You may think humans are imaginative when it comes to committing suicide. We jump in front of trains and off cliffs. We drive into Saigon and set ourselves on fire. Some of us even go to Switzerland. But when it comes to the art of killing ourselves, we are rank amateurs compared with the good old British sheep.

Wales is a billion acres of pastureland but you must have noticed all the sheep tend to hang around by the side of the road, choosing to saunter across whenever a motorcycle is coming. Sheep are the only animals in the world that like to garrotte themselves on fences and that can develop non-specific illnesses unknown to veterinary science. Given half a chance, a sheep will excrete its own lungs. That’s what those dangleberries are: internal organs they’ve managed to squeeze out of their own bottoms.

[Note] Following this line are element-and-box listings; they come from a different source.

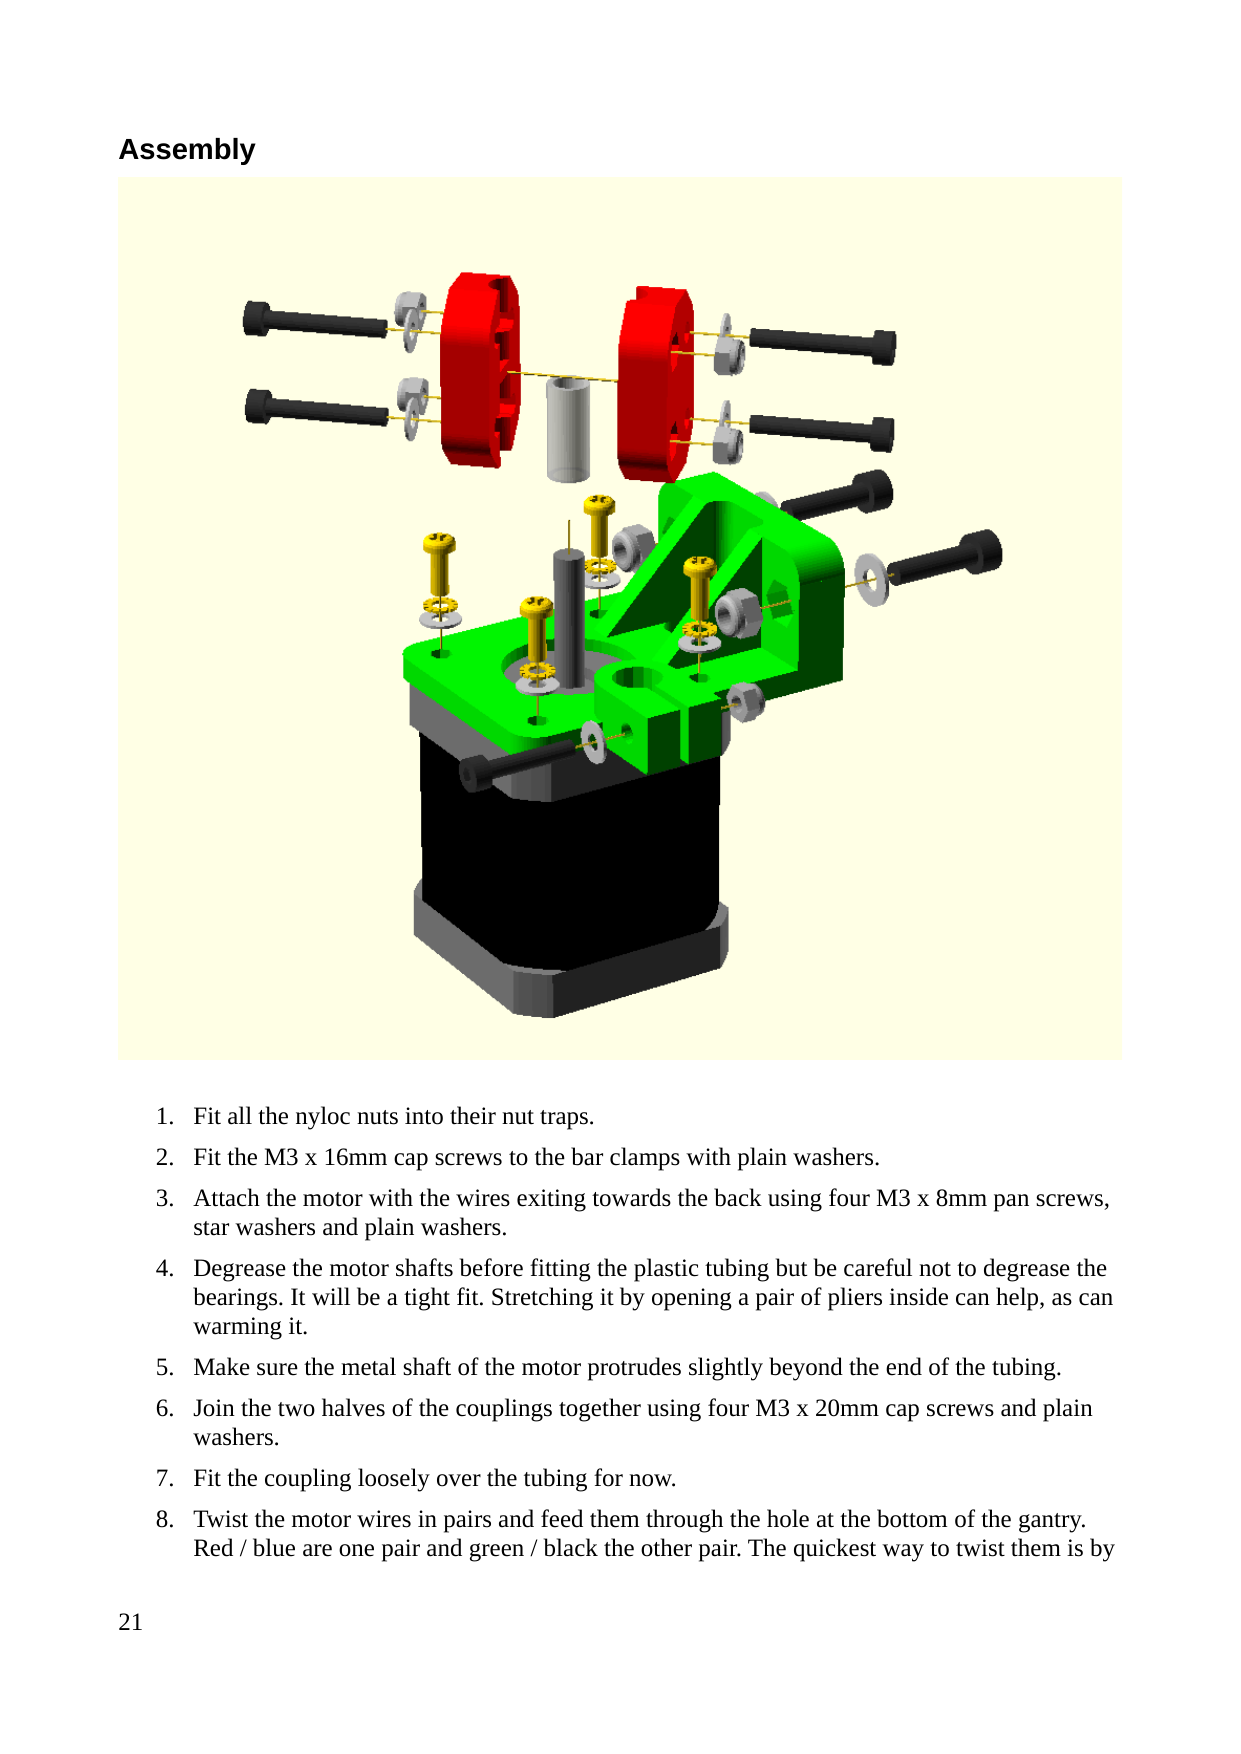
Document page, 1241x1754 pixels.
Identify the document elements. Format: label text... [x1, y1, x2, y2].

list Degrease the motor shafts before fitting the plastic tubing but be careful not to degrease the bearings. It will be a tight fit. Stretching it by opening a pair of pliers inside can help, as can warming it. [156, 1253, 1122, 1339]
subtitle Assembly [118, 132, 1122, 165]
list Twist the motor wires in pairs and feed them through the hole at the bottom of the gantry. Red / blue are one pair and green / black the other pair. The quickest way to twist them is by [156, 1504, 1122, 1562]
list Fit the coupling loosely over the tubing for now. [156, 1463, 1122, 1492]
list Join the two halves of the couplings together using four M3 x 20mm cap screws and plain washers. [156, 1393, 1122, 1451]
picture [118, 177, 1123, 1060]
list Fit all the nyloc nuts into their nut traps. [156, 1101, 1122, 1129]
list Fit the M3 x 16mm cap screws to the bar clamps with plain washers. [156, 1142, 1122, 1171]
list Attach the motor with the wires exiting towards the back using four M3 x 8mm pan screws, star washers and plain washers. [156, 1183, 1122, 1241]
list Make sure the metal shaft of the motor protrudes slightly beyond the end of the tubing. [156, 1352, 1122, 1381]
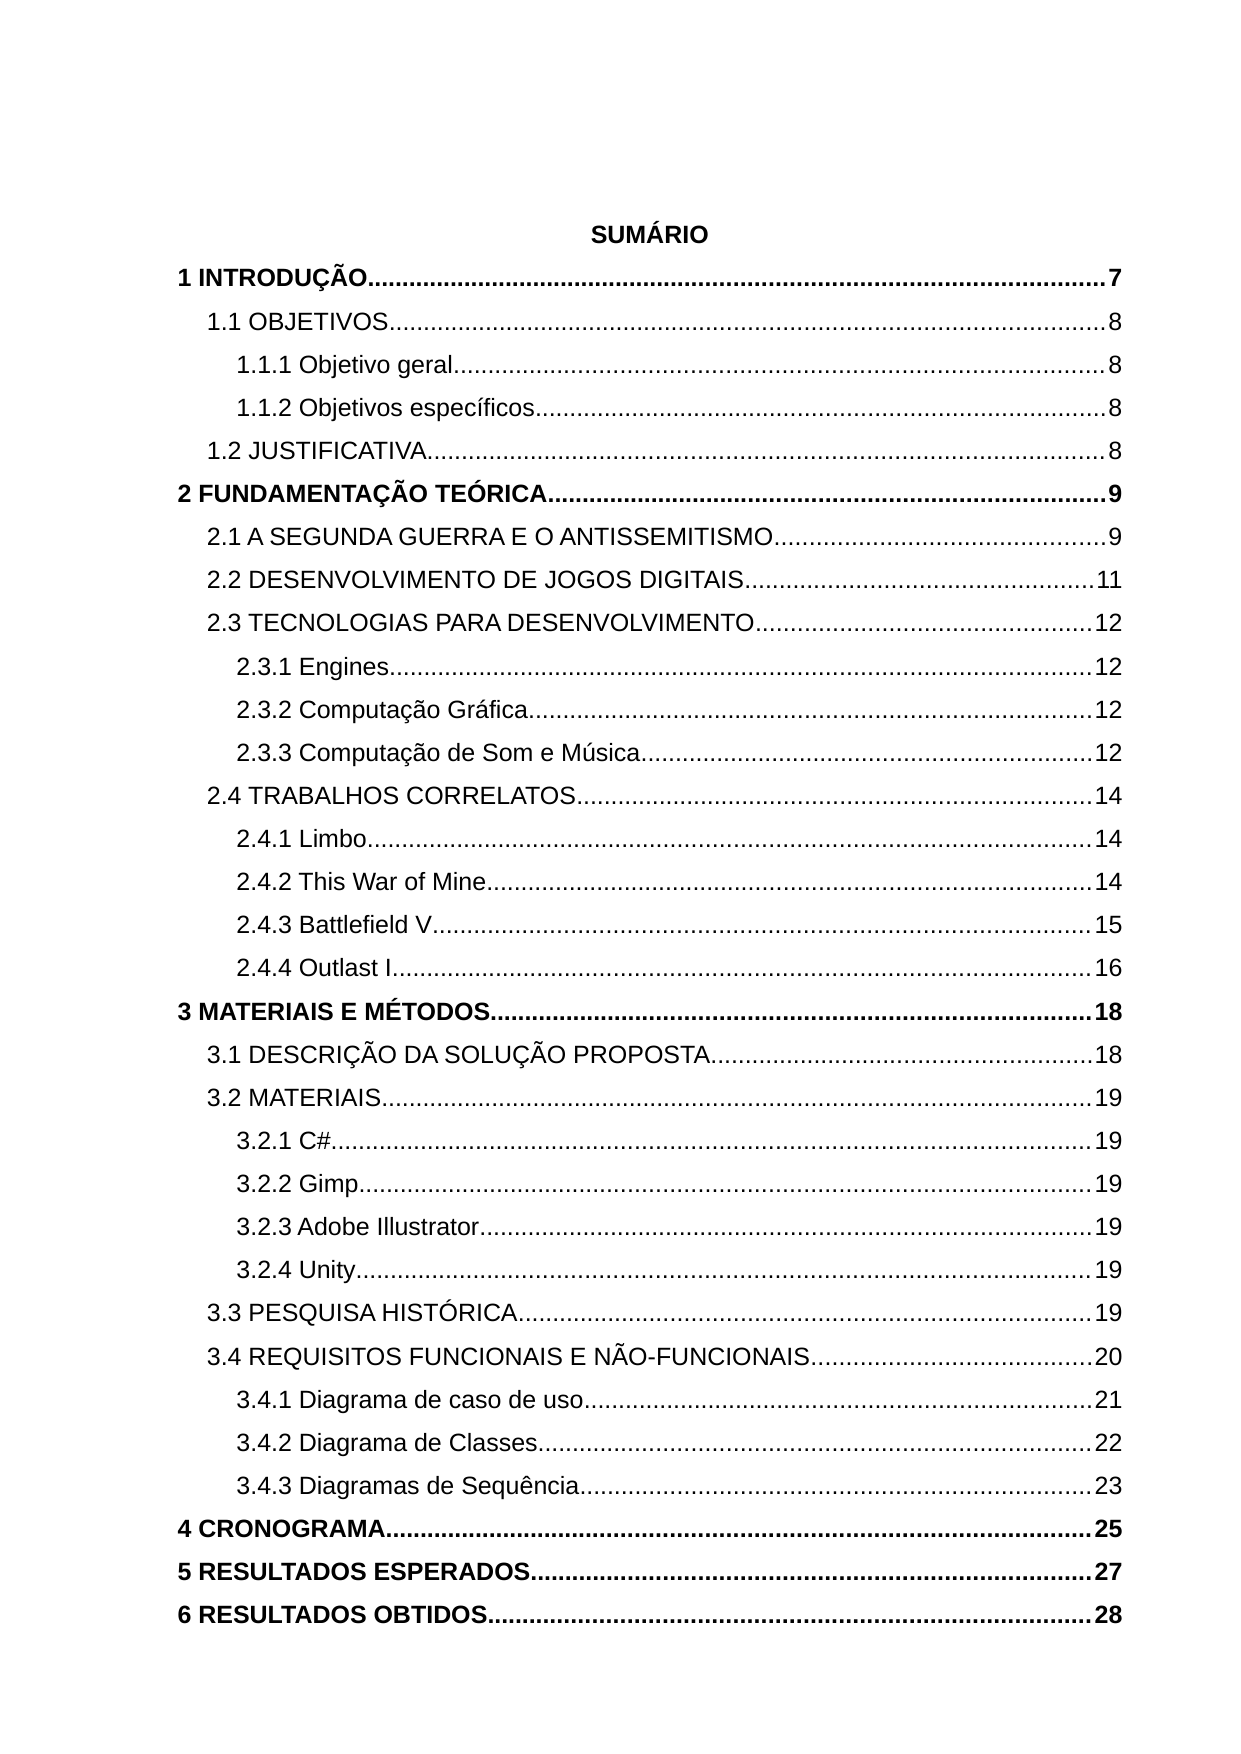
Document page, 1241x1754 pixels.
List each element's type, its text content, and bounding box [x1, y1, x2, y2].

text 2.4.4 Outlast I 16 [236, 953, 1122, 982]
text 2.4.3 Battlefield V 15 [236, 910, 1122, 939]
text 2.2 DESENVOLVIMENTO DE JOGOS DIGITAIS 11 [207, 565, 1122, 594]
text 2.3.1 Engines 12 [236, 652, 1122, 680]
text 1.2 Justificativa 8 [207, 436, 1122, 465]
text 2.3.3 Computação de Som e Música 12 [236, 738, 1122, 767]
text 2.3.2 Computação Gráfica 12 [236, 695, 1122, 723]
text 3.4.3 Diagramas de Sequência 23 [236, 1471, 1122, 1500]
text 3.4.1 Diagrama de caso de uso 21 [236, 1385, 1122, 1413]
text 5 Resultados Esperados 27 [177, 1557, 1122, 1586]
text 3.1 Descrição da solução proposta 18 [207, 1040, 1122, 1068]
text 3.2.2 Gimp 19 [236, 1169, 1122, 1198]
text 3.2 Materiais 19 [207, 1083, 1122, 1112]
text 2.1 A Segunda Guerra e o antissemitismo 9 [207, 522, 1122, 551]
text 3.3 Pesquisa Histórica 19 [207, 1298, 1122, 1327]
subtitle Sumário [177, 220, 1122, 249]
text 3 MATERIAIS E MÉTODOS 18 [177, 997, 1122, 1025]
text 3.2.3 Adobe Illustrator 19 [236, 1212, 1122, 1241]
text 1.1.1 Objetivo geral 8 [236, 350, 1122, 378]
text 2.4 Trabalhos correlatos 14 [207, 781, 1122, 810]
text 1.1.2 Objetivos específicos 8 [236, 393, 1122, 422]
text 3.4 Requisitos funcionais e não-funcionais 20 [207, 1342, 1122, 1370]
text 2.4.2 This War of Mine 14 [236, 867, 1122, 896]
text 3.2.1 C# 19 [236, 1126, 1122, 1155]
text 1 INTRODUÇÃO 7 [177, 263, 1122, 292]
text 4 CRONOGRAMA 25 [177, 1514, 1122, 1543]
text 2.3 Tecnologias para desenvolvimento 12 [207, 608, 1122, 637]
text 2 FUNDAMENTAÇÃO TEÓRICA 9 [177, 479, 1122, 508]
text 3.2.4 Unity 19 [236, 1255, 1122, 1284]
text 1.1 Objetivos 8 [207, 307, 1122, 335]
text 6 RESULTADOS OBTIDOS 28 [177, 1600, 1122, 1629]
text 2.4.1 Limbo 14 [236, 824, 1122, 853]
text 3.4.2 Diagrama de Classes 22 [236, 1428, 1122, 1457]
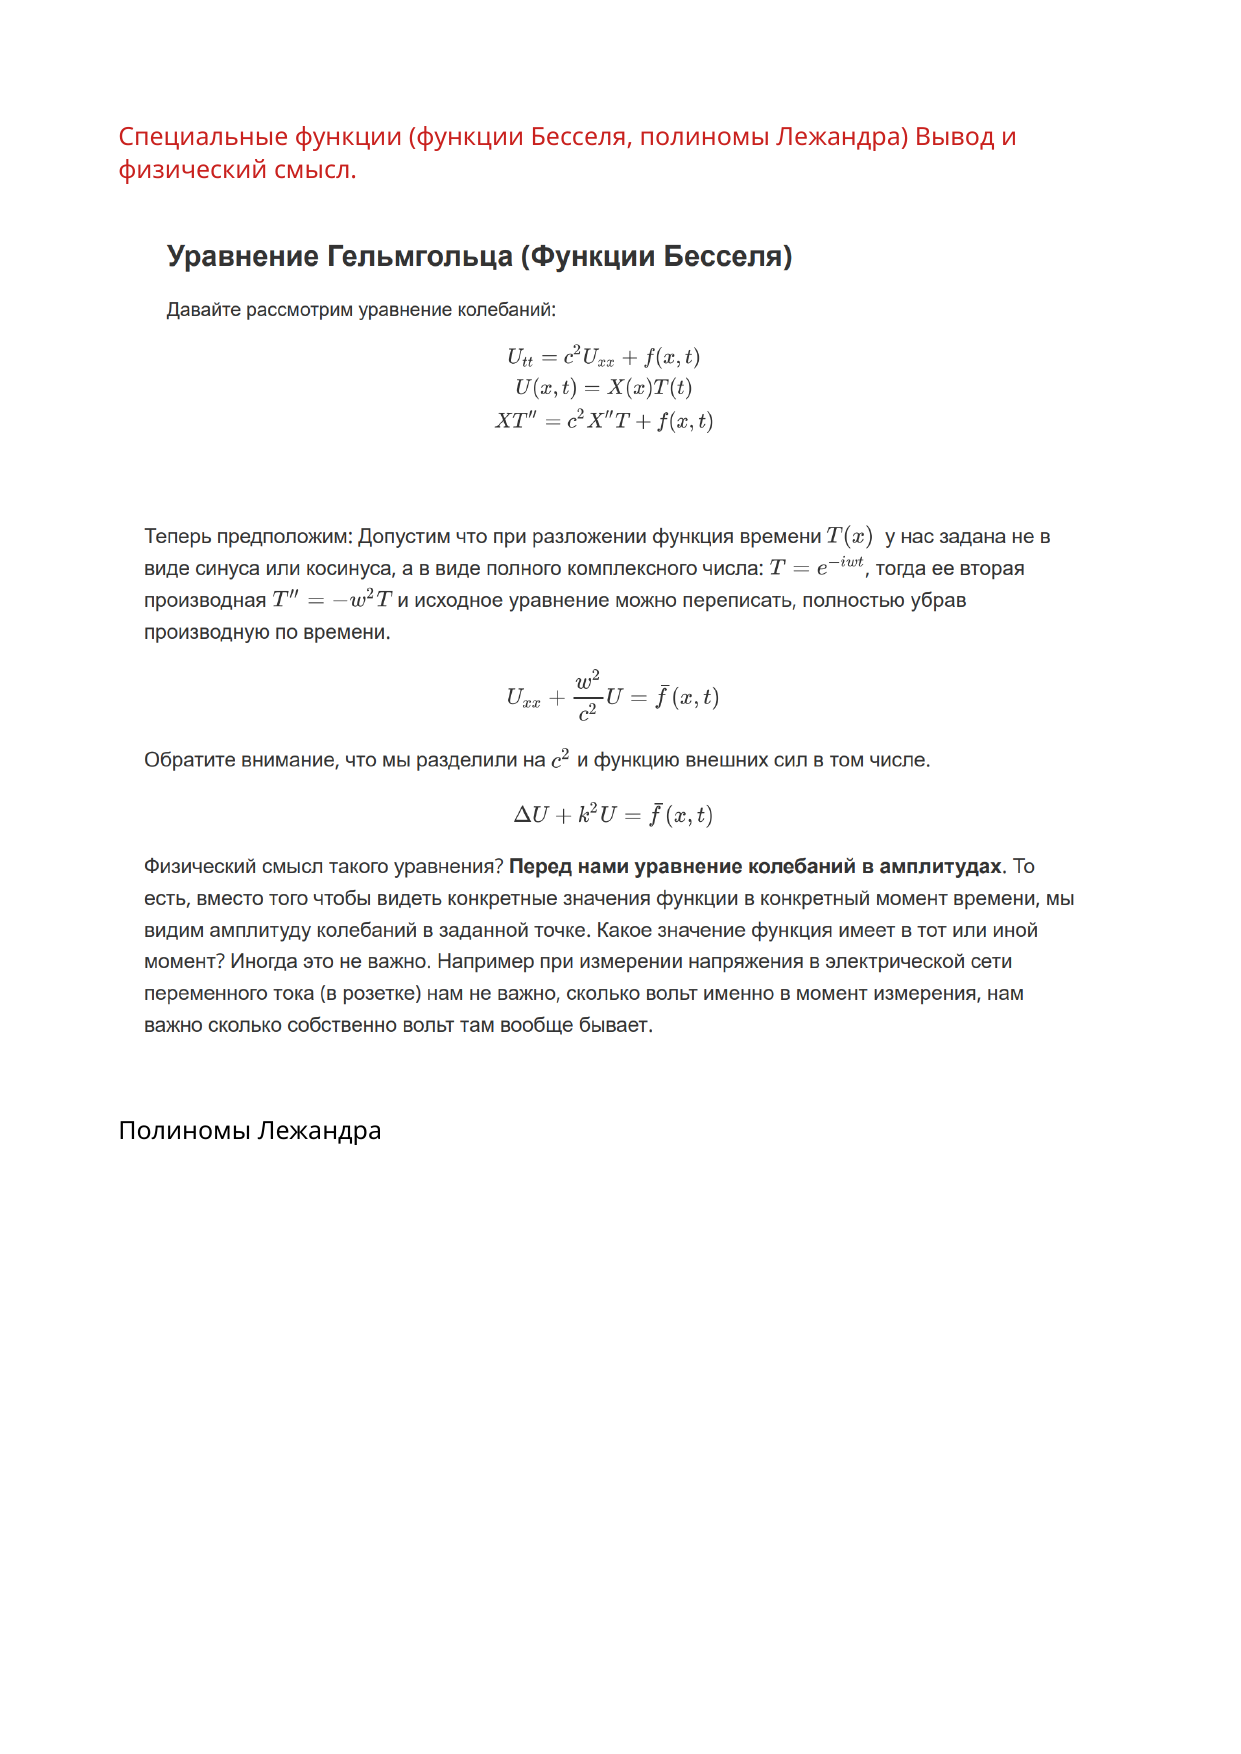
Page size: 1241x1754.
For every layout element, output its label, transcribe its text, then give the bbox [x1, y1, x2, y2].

There’s another reason sheep fighting is sensible. They like it. When there are no cars to run them over, or fences for them to impale themselves on, they will run at one another and try to fracture their own skulls. You may have seen this on YouTube. It is very funny because, of course, it doesn’t work. They just end up a bit dizzy, and that’s funny too — watching a sheep walking round in circles and falling over because it has just head-butted its best mate.

Quite rightly, televised dog fighting would be condemned, but televised sheep fighting would be the smash hit comedy of the decade. And with the viewers would come all the high-rollers. Pretty soon, everyone would forget all about their pit bulls because the rewards from sheep would be so much greater.

There’s more good news too. Unlike dogs, sheep don’t use their teeth and have no claws, so a death is extremely unlikely. But if there were to be a tragic accident, the body would not go to waste either. Unlike a dead dog, which is useless, a dead sheep can be garnished with mint sauce and eaten.

This is what’s missing from the legislature today - A bit of lateral thinking. Our leaders need to understand that we will never stop dog fighting with laws. But we will stop this heinous crime by offering its fans something much better.